Eager to celebrate Rosemarie's birthday in style, we chose the place in Oxford where style comes in bucketloads. Quod, at the Old Bank Hotel in High Street, has become such a part of city life over the past eight years or so that I wonder how we ever managed without it. Its success arises from the combination of its perfect position - the view from its windows is one to die for - its tasteful, cool interior, its eclectic, well-chosen menu and wine list, and the cheery bustle created by its eager, youthful staff.

I am a big fan. When it was opened by catering entrepreneur Jeremy Mogford a few weeks short of the Millennium, I enjoyed it so much on my first evening visit that I returned for lunch the next day. There have been many similar bursts of enthusiasm in the years since. Lately, it has been on a real high, with the broadening out of a menu that had seemed for a time to be slightly thin (but I wish they would bring back the hake!).
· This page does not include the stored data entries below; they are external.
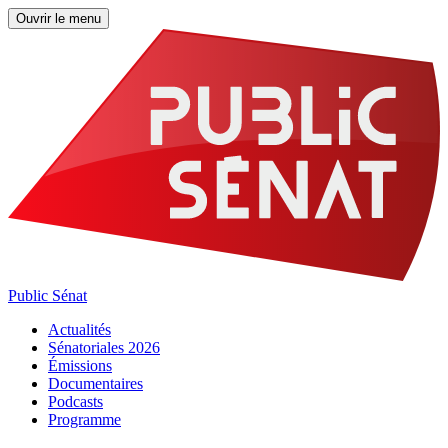
Ouvrir le menu
Public Sénat
Actualités
Sénatoriales 2026
Émissions
Documentaires
Podcasts
Programme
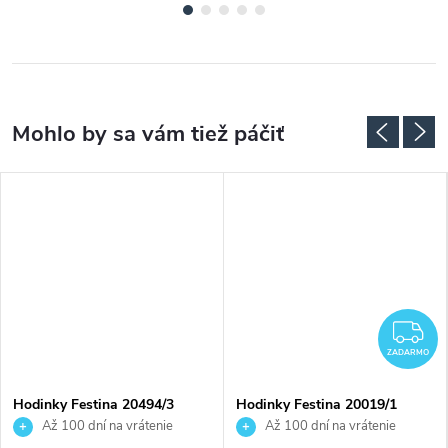
Z
ZADARMO
Hodinky Festina 20494/3
Hodinky Festina 20019/1
Až 100 dní na vrátenie
Až 100 dní na vrátenie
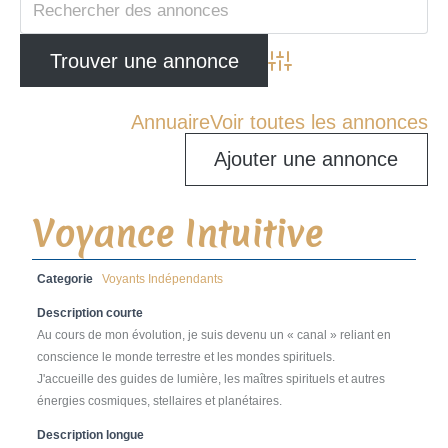
Advanced Search
Annuaire
Voir toutes les annonces
Ajouter une annonce
Voyance Intuitive
Categorie
Voyants Indépendants
Description courte
Au cours de mon évolution, je suis devenu un « canal » reliant en
conscience le monde terrestre et les mondes spirituels.
J'accueille des guides de lumière, les maîtres spirituels et autres
énergies cosmiques, stellaires et planétaires.
Description longue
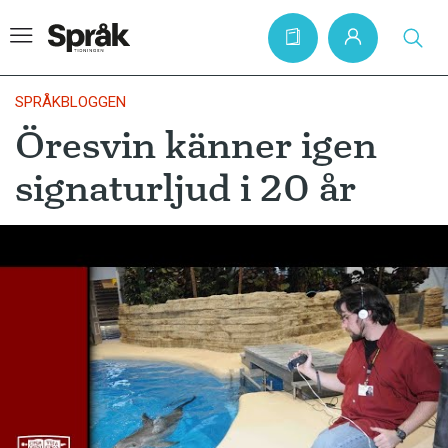
SPRÅKBLOGGEN
Öresvin känner igen
Hem
signaturljud i 20 år
Artiklar
Krönikor
Språkfrågor
Skrivtips
Bokrecensioner
Kviss
Podden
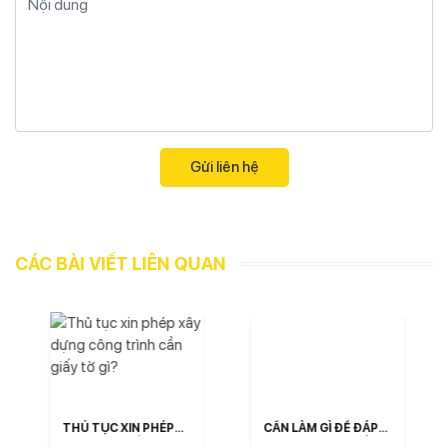
CÁC BÀI VIẾT LIÊN QUAN
THỦ TỤC XIN PHÉP
CẦN LÀM GÌ ĐỂ ĐÁP
XÂY DỰNG CÔNG
ỨNG QUY ĐỊNH VỀ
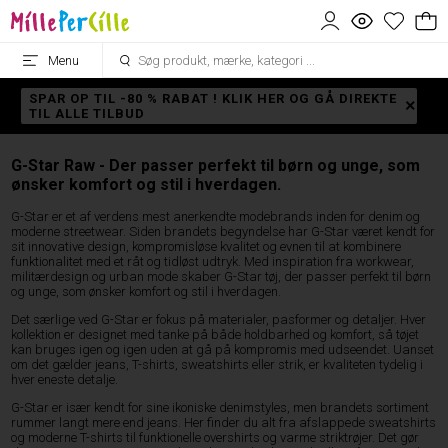
Menu
SPAR OP TIL -80 % RABAT ! KLIK HER OG GÅ DIREKTE
TIL ALLE TILBUD
G-Star Raw - Der passer perfekt til børn og unge, som
ønsker komfort og stil i hverdagen.
G-Star er et af verdens mest anerkendte modebrands inden for denim og
moderne streetwear. Siden brandets begyndelse har G-Star været kendt for
sit innovative design, kompromisløse kvalitet og evnen til at kombinere
funktionalitet med et råt og tidløst udtryk. Med inspiration fra workwear,
militærdesign og urban mode skaber G-Star tøj, der passer perfekt til børn
og unge, som ønsker komfort og stil i hverdagen.
Det særlige ved G-Star er fokus på materialer, pasformer og detaljer. Hver
kollektion er designet med tanke på både holdbarhed og komfort, så tøjet
kan bruges igen og igen uden at gå på kompromis med udseendet. Uanset
om det gælder jeans, T-shirts, sweatshirts eller strik, er kvaliteten tydelig i
hver eneste detalje.
G-Star er især kendt for sine ikoniske denimstyles, men brandets sortiment
rummer langt mere end jeans. Her finder du alt fra afslappede sweatshirts
og moderne T-shirts til funktionelle overshirts og varme striktrøjer. Det gør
In the past few weeks, I have eaten three meals there, all faultlessly served.

As a prelude to the birthday dinner, we drank cocktails further along the High at another triumph of tasteful design, Clinton Pugh's Grand Café. (In olden days, one supposes, there was much traffic in the opposite direction between these establishments, with people withdrawing money from Barclays Old Bank to spend down the street in what was then Frank Cooper's Marmalade shop.) There was an expertly made Margarita for me, a Mojito for Rosemarie and a Raspberry Cosmopolitan for her mother, Olive. A second? I confess there was. All were half price - under £4 - as cocktails are in the evening here. Excellent value.

Over our glasses, the gilded interior was looking its best, the café flocked with Oxford's jeunesse dorée off to a college ball. Much use was being made of the many huge mirrors for preening, pouting and (since these were the chaps) adjusting of strange-to-the-neck bow ties. They were a happy, good-natured lot; I hope they enjoyed themselves later as much as we did.

At Quod, we were pleased to find ourselves pointed in the direction of a favourite table. Tucked just inside the door, it commanded a fine view of the bustle within the restaurant and a vista, through an adjacent window of the beauties - and the buses - of the High.

Our focus of attention first, however, was the menu - though the birthday girl's choice of main course had been settled even before we sat down. I knew as soon as I saw it on the specials board that she would not resist 'Rofford' cottage pie, produced using beef reared on Jeremy Mogford's Oxfordshire farm. (The steaks from the same source had already sold out.) She elected to start with "hand-picked Jersey crab" - the description relating to its preparation rather than selection (though it could, of course, apply to both). She loved its fresh, refined taste - all white meat, and lots of it, offset by light lemon mayonnaise and watercress. Californian Vaquero chardonnay, lively and unoaked, was the ideal accompaniment.

I started with a starter-size portion of the wild mushroom risotto, well-textured (that is, not sloppy) with a heady flavour of the woods, and continued with another of my Quod favourites, seared fillet of sea trout. Firmer, less fatty and more subtly favoured than salmon, the fish was served moist beneath crisped skin, with a generous portion of minted pea purée. I added dauphinoise potatoes and green beans (somewhat over-peppered).

Olive, who began with chicken liver terrine and red onion confit, continued with a slow-roasted shank of lamb, cleverly teamed with vegetable caponata, an Italian dish similar to ratatouille featuring tomatoes, onions and aubergines. The meat was exceptionally good and one wondered whether it, too, came from Mr Mogford's Rofford farm. Probably not, since the menu had not said so. Rosemarie's cottage pie, I am pleased to say, was first-class, featuring lean, flavoursome meat in a rich tomatoey sauce and topped with smooth mashed potato.

She shared a fine sticky toffee pudding with her mum to finish, while I enjoyed a fruit salad consisting principally of melon, apples and paw-paw.

A cab hailed in the High delivered us swiftly to Osney's Holly Bush pub where a series of expertly performed jazz classics from the Original Rabbit Foot Spasm Band brought Rosemarie's birthday to a jolly conclusion.